Getting access to millions of customers already subscribed to a mobile network is important because direct-to-smartphone operators are looking at just $1 average revenue per user (ARPU) in some of the world’s poorest regions, said Jaume Sanpera, CEO and founder of Spain’s Sateliot.
Sateliot plans to deploy its first commercial satellites this year for an IoT network that, similar to OQ Technology, would also be upgraded later for direct-to-smartphone services.
According to Skylo, which has developed technology enabling phones to connect with geostationary satellites using radio waves already assigned to space-based operators, beaming terrestrial frequencies from orbit creates significant interference risk.
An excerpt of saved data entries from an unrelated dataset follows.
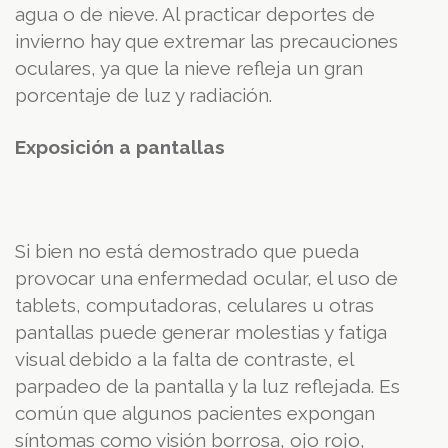
agua o de nieve. Al practicar deportes de
invierno hay que extremar las precauciones
oculares, ya que la nieve refleja un gran
porcentaje de luz y radiación.
Exposición a pantallas
Si bien no está demostrado que pueda
provocar una enfermedad ocular, el uso de
tablets, computadoras, celulares u otras
pantallas
puede generar molestias y fatiga
visual debido a la falta de contraste, el
parpadeo de la pantalla y la luz reflejada. Es
común que algunos pacientes expongan
síntomas como visión borrosa, ojo rojo,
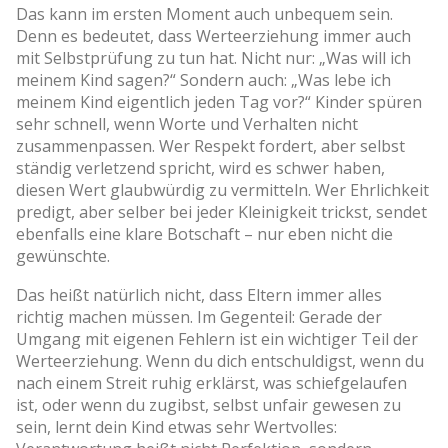
Das kann im ersten Moment auch unbequem sein.
Denn es bedeutet, dass Werteerziehung immer auch
mit Selbstprüfung zu tun hat. Nicht nur: „Was will ich
meinem Kind sagen?“ Sondern auch: „Was lebe ich
meinem Kind eigentlich jeden Tag vor?“ Kinder spüren
sehr schnell, wenn Worte und Verhalten nicht
zusammenpassen. Wer Respekt fordert, aber selbst
ständig verletzend spricht, wird es schwer haben,
diesen Wert glaubwürdig zu vermitteln. Wer Ehrlichkeit
predigt, aber selber bei jeder Kleinigkeit trickst, sendet
ebenfalls eine klare Botschaft – nur eben nicht die
gewünschte.
Das heißt natürlich nicht, dass Eltern immer alles
richtig machen müssen. Im Gegenteil: Gerade der
Umgang mit eigenen Fehlern ist ein wichtiger Teil der
Werteerziehung. Wenn du dich entschuldigst, wenn du
nach einem Streit ruhig erklärst, was schiefgelaufen
ist, oder wenn du zugibst, selbst unfair gewesen zu
sein, lernt dein Kind etwas sehr Wertvolles:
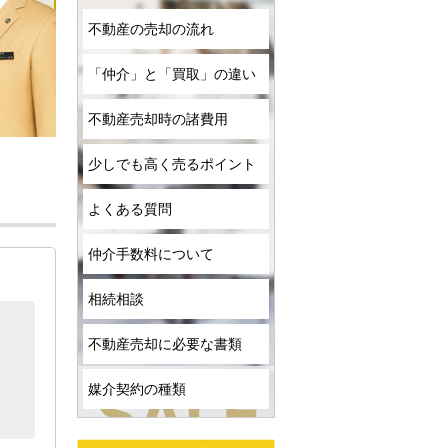
不動産の売却の流れ
「仲介」と「買取」の違い
不動産売却時の諸費用
少しでも高く売るポイント
よくある質問
仲介手数料について
相続相談
不動産売却に必要な書類
媒介契約の種類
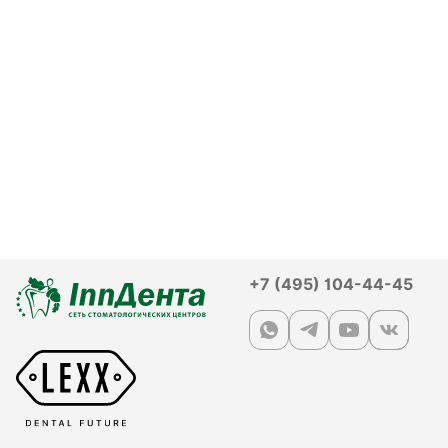
+7 (495) 104-44-45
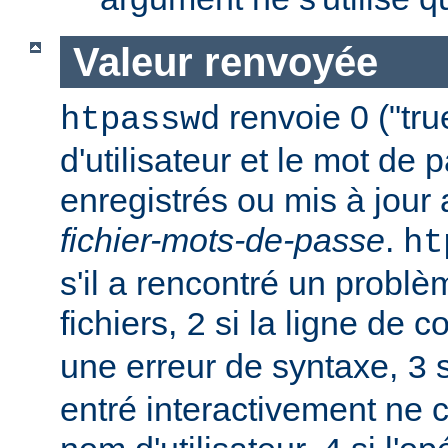
Valeur renvoyée
renvoie 0 ("tru
htpasswd
d'utilisateur et le mot de 
enregistrés ou mis à jour
fichier-mots-de-passe
.
ht
s'il a rencontré un probl
fichiers,
si la ligne de 
2
une erreur de syntaxe,
s
3
entré interactivement ne 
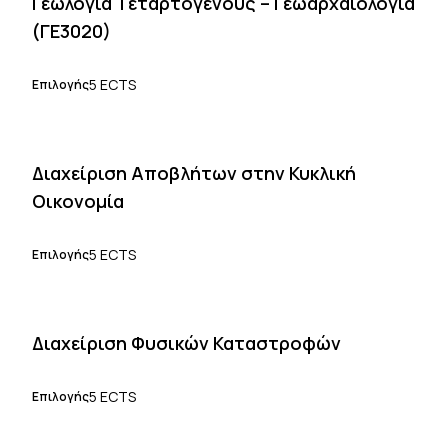
Γεωλογία Τεταρτογενούς – Γεωαρχαιολογία
(ΓΕ3020)
5 ECTS
Επιλογής
Διαχείριση Αποβλήτων στην Κυκλική
Οικονομία
5 ECTS
Επιλογής
Διαχείριση Φυσικών Καταστροφών
5 ECTS
Επιλογής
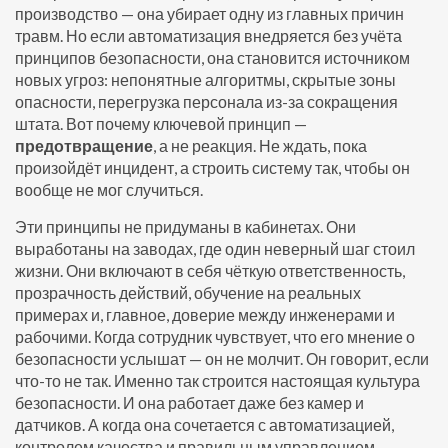
производство — она убирает одну из главных причин
травм. Но если автоматизация внедряется без учёта
принципов безопасности, она становится источником
новых угроз: непонятные алгоритмы, скрытые зоны
опасности, перегрузка персонала из-за сокращения
штата. Вот почему ключевой принцип —
предотвращение
, а не реакция. Не ждать, пока
произойдёт инцидент, а строить систему так, чтобы он
вообще не мог случиться.
Эти принципы не придуманы в кабинетах. Они
выработаны на заводах, где один неверный шаг стоил
жизни. Они включают в себя чёткую ответственность,
прозрачность действий, обучение на реальных
примерах и, главное, доверие между инженерами и
рабочими. Когда сотрудник чувствует, что его мнение о
безопасности услышат — он не молчит. Он говорит, если
что-то не так. Именно так строится настоящая культура
безопасности. И она работает даже без камер и
датчиков. А когда она сочетается с автоматизацией,
контролем качества и правильным управлением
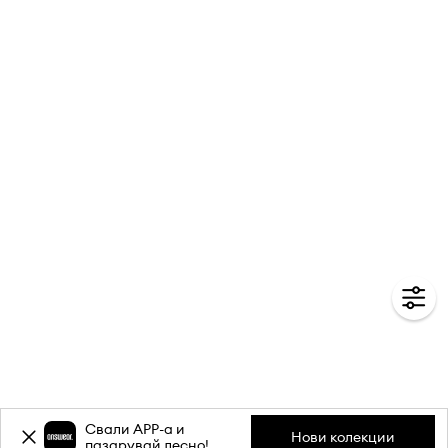
Свали APP-a и
Нови колекции
пазарувай лесно!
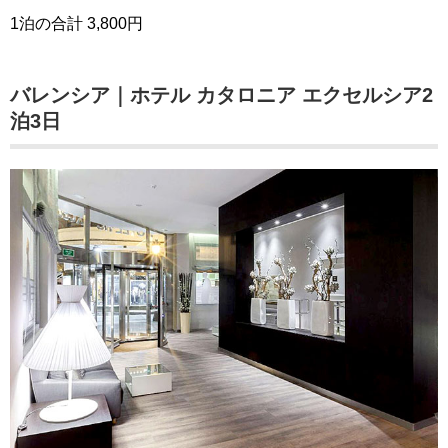
1泊の合計 3,800円
バレンシア｜ホテル カタロニア エクセルシア2
泊3日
“I think it’s a very risky thing to be using large volumes of devices for a purpose which they were not necessarily meant to be used originally,” said Andrew Nuttall, Skylo Technologies cofounder and chief technology officer.
Exclusion zones could help manage interference risk, but would limit the appeal for potential direct-to-smartphone users.
Although Lynk Global is providing early services with local mobile operator partners in parts of more than seven countries, the satellite operator has yet to book revenues.
Lynk Global, SpaceX, and AST SpaceMobile are eagerly waiting for a regulatory framework from the Federal Communications Commission that would pave the way for direct-to-device clearances in the United States, and guide other administrations.
The stakes are high for the shape of the emerging market, said Mindel De La Torre, chief regulatory and international strategy officer for Omnispace, which hopes to use its S-band satellite spectrum to help mobile operators plug gaps in their terrestrial networks.
She said SpaceX’s plans to use terrestrial spectrum from T-Mobile for a direct-to-smartphone service would derail Omnispace’s plans in the United States.
“If they’re allowed to do what they’re trying to do, we will be suffering interference tens of thousands of [kilometers] away,” she said.
SpaceX was recently granted a temporary license from the Federal Communications Commission to its test direct-to-smartphone in the United States and study the potential for interference.